The records follow. Transcribe only the lines from the line containing "Discrete Semiconductor Kit: 12.89 -> 12.95" through the end, both ends included, and leave out the pictures.

Collected data:
★ ★ ★

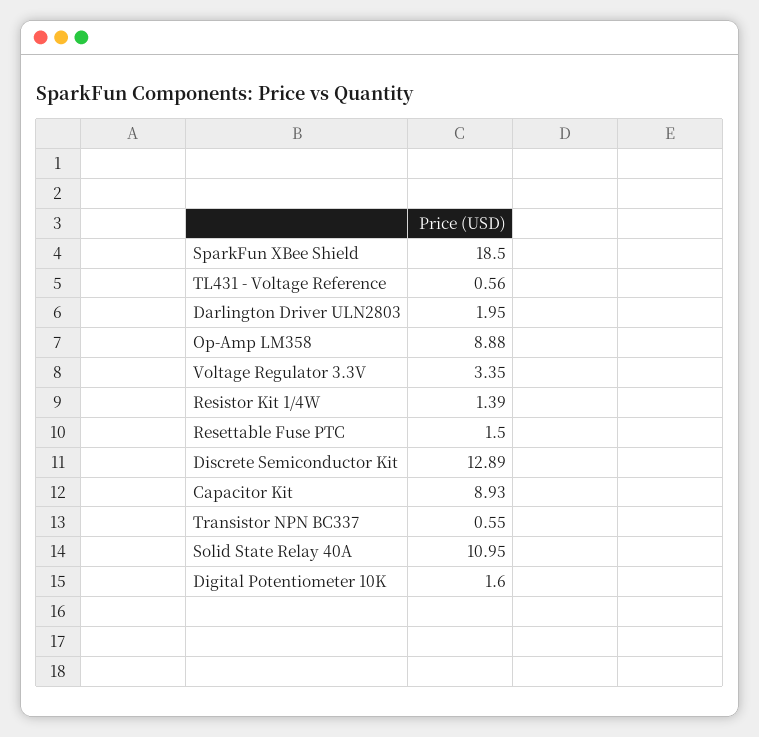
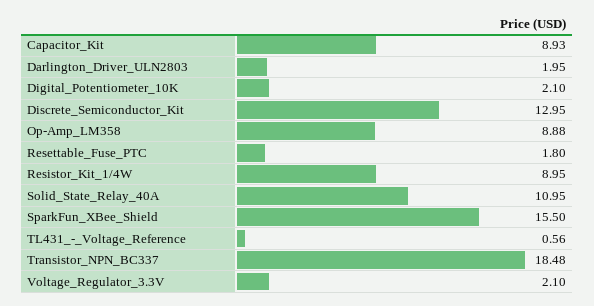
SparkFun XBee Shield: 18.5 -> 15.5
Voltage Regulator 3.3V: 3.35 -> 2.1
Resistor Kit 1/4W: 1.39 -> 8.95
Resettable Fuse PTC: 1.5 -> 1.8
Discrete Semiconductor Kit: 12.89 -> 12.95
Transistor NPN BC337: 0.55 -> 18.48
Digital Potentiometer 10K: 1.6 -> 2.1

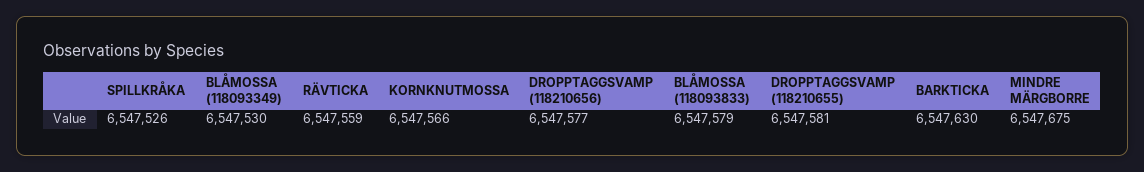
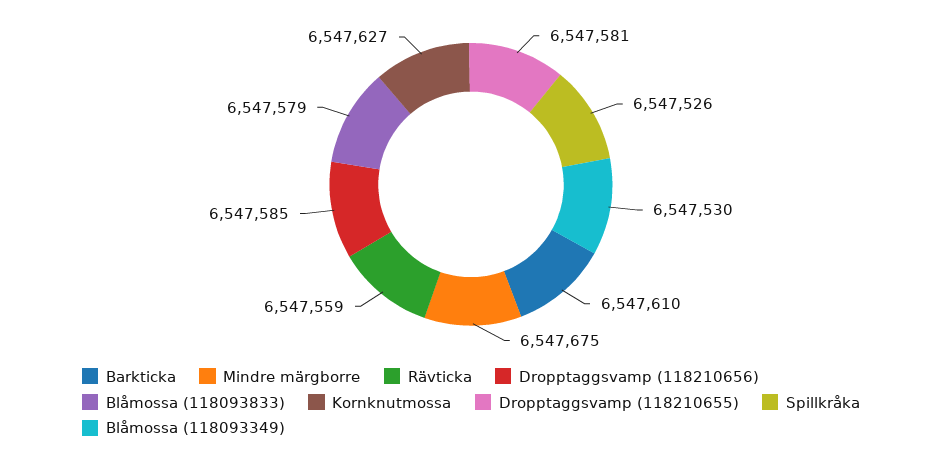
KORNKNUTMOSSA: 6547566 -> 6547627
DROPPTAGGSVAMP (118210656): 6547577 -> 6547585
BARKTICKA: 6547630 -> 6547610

★ ★ ★

Exercise result
Discrete Semiconductor Kit: 12.89 -> 12.95
Transistor NPN BC337: 0.55 -> 18.48
Digital Potentiometer 10K: 1.6 -> 2.1

KORNKNUTMOSSA: 6547566 -> 6547627
DROPPTAGGSVAMP (118210656): 6547577 -> 6547585
BARKTICKA: 6547630 -> 6547610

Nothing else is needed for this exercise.